Randall Division of Cell and Molecular Biophysics
- Founder: Sir John Randall
- Location: New Hunt's House, Guy’s Campus, King's College London, London, England

= Randall Division of Cell and Molecular Biophysics =

The Randall Division of Cell and Molecular Biophysics (the Randall) is a research institute of King's College London located in London United Kingdom. It is a centre for study in allergy and asthma; muscle signalling and development; structural biology; muscle biophysics; cell motility and cytoskeleton, and cell imaging.

The Randall continues the tradition of Biophysics at King's established by Sir John Randall, which produced the studies of the structure of DNA by Rosalind Franklin and Maurice Wilkins. Much of this early work was supported by the Medical Research Council, who still provide the majority of research funding.
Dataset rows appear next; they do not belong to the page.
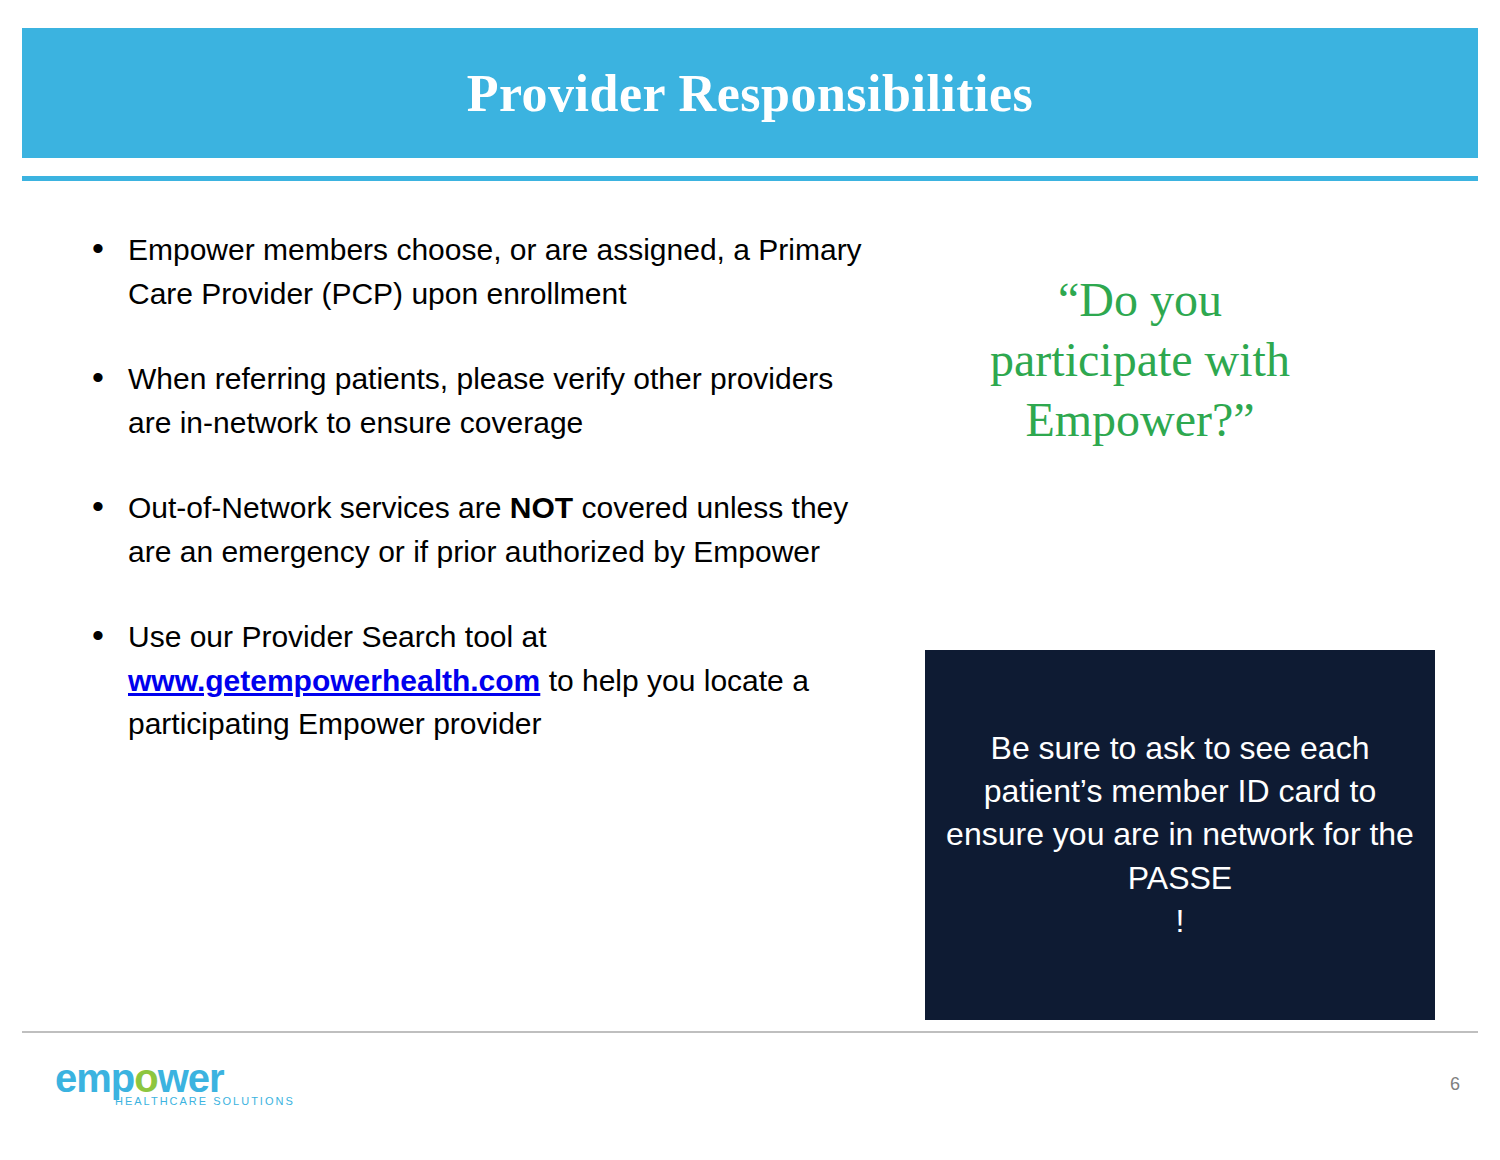Provider Responsibilities
Empower members choose, or are assigned, a Primary Care Provider (PCP) upon enrollment
When referring patients, please verify other providers are in-network to ensure coverage
Out-of-Network services are NOT covered unless they are an emergency or if prior authorized by Empower
Use our Provider Search tool at www.getempowerhealth.com to help you locate a participating Empower provider
“Do you participate with Empower?”
Be sure to ask to see each patient’s member ID card to ensure you are in network for the PASSE
!
empower
HEALTHCARE SOLUTIONS
6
The Biophysics Unit expanded and in the 1960s moved to the site in Drury Lane that later became known as the Randall Institute, incorporating at various stages the King's Biophysics Department, MRC Cell Biophysics Unit, and MRC Muscle and Motility Unit. After King's merged with the Guy's and St Thomas’ Medical Schools in 1998, the Randall Institute research groups moved to new labs on the Guy's Campus at London Bridge, which became the present Randall Division of Cell and Molecular Biophysics.